The task:
Your reply should be a faithful copy of the records below, free of pictures.

*** Opening Data listing ***

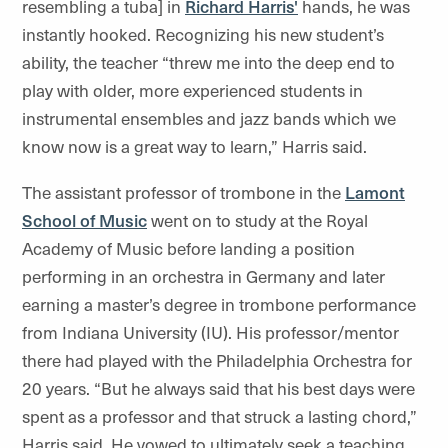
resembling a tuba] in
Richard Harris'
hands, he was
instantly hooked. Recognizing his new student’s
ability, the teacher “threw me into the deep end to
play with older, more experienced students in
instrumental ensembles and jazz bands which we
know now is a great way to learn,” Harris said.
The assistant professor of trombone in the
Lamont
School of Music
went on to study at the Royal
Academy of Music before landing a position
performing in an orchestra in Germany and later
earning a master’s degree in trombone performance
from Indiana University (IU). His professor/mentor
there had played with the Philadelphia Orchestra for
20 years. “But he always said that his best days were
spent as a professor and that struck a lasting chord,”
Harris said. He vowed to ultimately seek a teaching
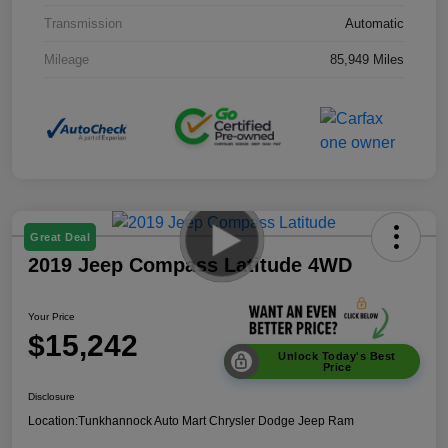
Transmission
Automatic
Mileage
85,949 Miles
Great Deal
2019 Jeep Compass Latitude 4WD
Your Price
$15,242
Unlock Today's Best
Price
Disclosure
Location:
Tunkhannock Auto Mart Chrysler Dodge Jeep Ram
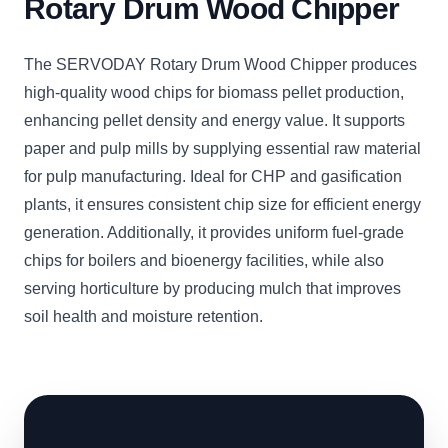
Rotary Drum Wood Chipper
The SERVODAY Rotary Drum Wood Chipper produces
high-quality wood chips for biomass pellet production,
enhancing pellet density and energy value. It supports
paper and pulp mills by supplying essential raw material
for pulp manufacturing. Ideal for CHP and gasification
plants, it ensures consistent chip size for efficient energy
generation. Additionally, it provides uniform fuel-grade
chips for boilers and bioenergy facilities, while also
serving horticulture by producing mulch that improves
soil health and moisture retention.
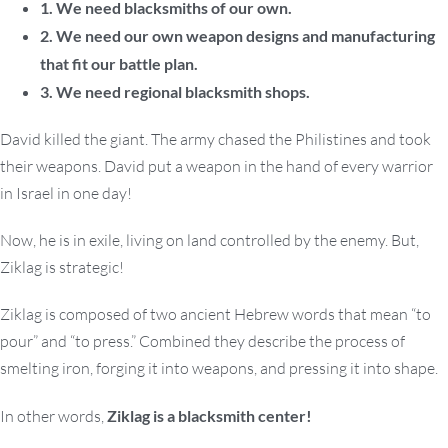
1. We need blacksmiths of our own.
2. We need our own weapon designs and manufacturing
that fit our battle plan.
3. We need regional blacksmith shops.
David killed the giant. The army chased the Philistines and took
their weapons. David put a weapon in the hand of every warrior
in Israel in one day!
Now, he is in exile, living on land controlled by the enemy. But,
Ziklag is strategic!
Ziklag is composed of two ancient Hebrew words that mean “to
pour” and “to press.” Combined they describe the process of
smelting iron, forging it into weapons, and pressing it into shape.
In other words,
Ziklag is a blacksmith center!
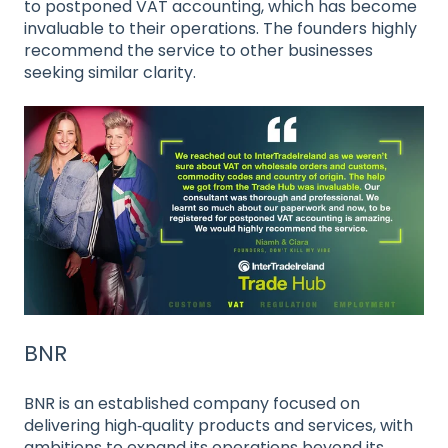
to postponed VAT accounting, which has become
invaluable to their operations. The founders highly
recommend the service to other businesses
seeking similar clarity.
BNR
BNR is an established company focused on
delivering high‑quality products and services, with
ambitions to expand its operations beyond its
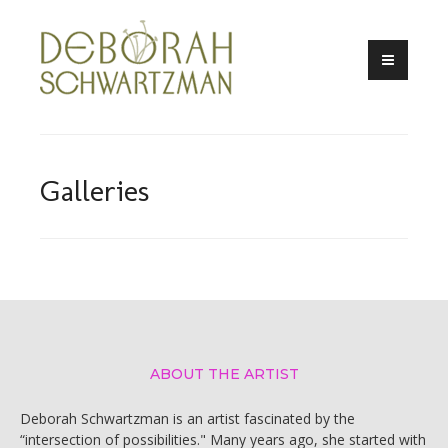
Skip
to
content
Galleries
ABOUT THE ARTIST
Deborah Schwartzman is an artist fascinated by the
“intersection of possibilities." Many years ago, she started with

*** Closing Data listing ***

Task result:
resembling a tuba] in
Richard Harris'
hands, he was
instantly hooked. Recognizing his new student’s
ability, the teacher “threw me into the deep end to
play with older, more experienced students in
instrumental ensembles and jazz bands which we
know now is a great way to learn,” Harris said.
The assistant professor of trombone in the
Lamont
School of Music
went on to study at the Royal
Academy of Music before landing a position
performing in an orchestra in Germany and later
earning a master’s degree in trombone performance
from Indiana University (IU). His professor/mentor
there had played with the Philadelphia Orchestra for
20 years. “But he always said that his best days were
spent as a professor and that struck a lasting chord,”
Harris said. He vowed to ultimately seek a teaching
Transmission
Automatic
Mileage
85,949 Miles
Great Deal
2019 Jeep Compass Latitude 4WD
Your Price
$15,242
Unlock Today's Best
Price
Disclosure
Location:
Tunkhannock Auto Mart Chrysler Dodge Jeep Ram
Rotary Drum Wood Chipper
The SERVODAY Rotary Drum Wood Chipper produces
high-quality wood chips for biomass pellet production,
enhancing pellet density and energy value. It supports
paper and pulp mills by supplying essential raw material
for pulp manufacturing. Ideal for CHP and gasification
plants, it ensures consistent chip size for efficient energy
generation. Additionally, it provides uniform fuel-grade
chips for boilers and bioenergy facilities, while also
serving horticulture by producing mulch that improves
soil health and moisture retention.
1. We need blacksmiths of our own.
2. We need our own weapon designs and manufacturing
that fit our battle plan.
3. We need regional blacksmith shops.
David killed the giant. The army chased the Philistines and took
their weapons. David put a weapon in the hand of every warrior
in Israel in one day!
Now, he is in exile, living on land controlled by the enemy. But,
Ziklag is strategic!
Ziklag is composed of two ancient Hebrew words that mean “to
pour” and “to press.” Combined they describe the process of
smelting iron, forging it into weapons, and pressing it into shape.
In other words,
Ziklag is a blacksmith center!
to postponed VAT accounting, which has become
invaluable to their operations. The founders highly
recommend the service to other businesses
seeking similar clarity.
BNR
BNR is an established company focused on
delivering high‑quality products and services, with
ambitions to expand its operations beyond its
Skip
to
content
Galleries
ABOUT THE ARTIST
Deborah Schwartzman is an artist fascinated by the
“intersection of possibilities." Many years ago, she started with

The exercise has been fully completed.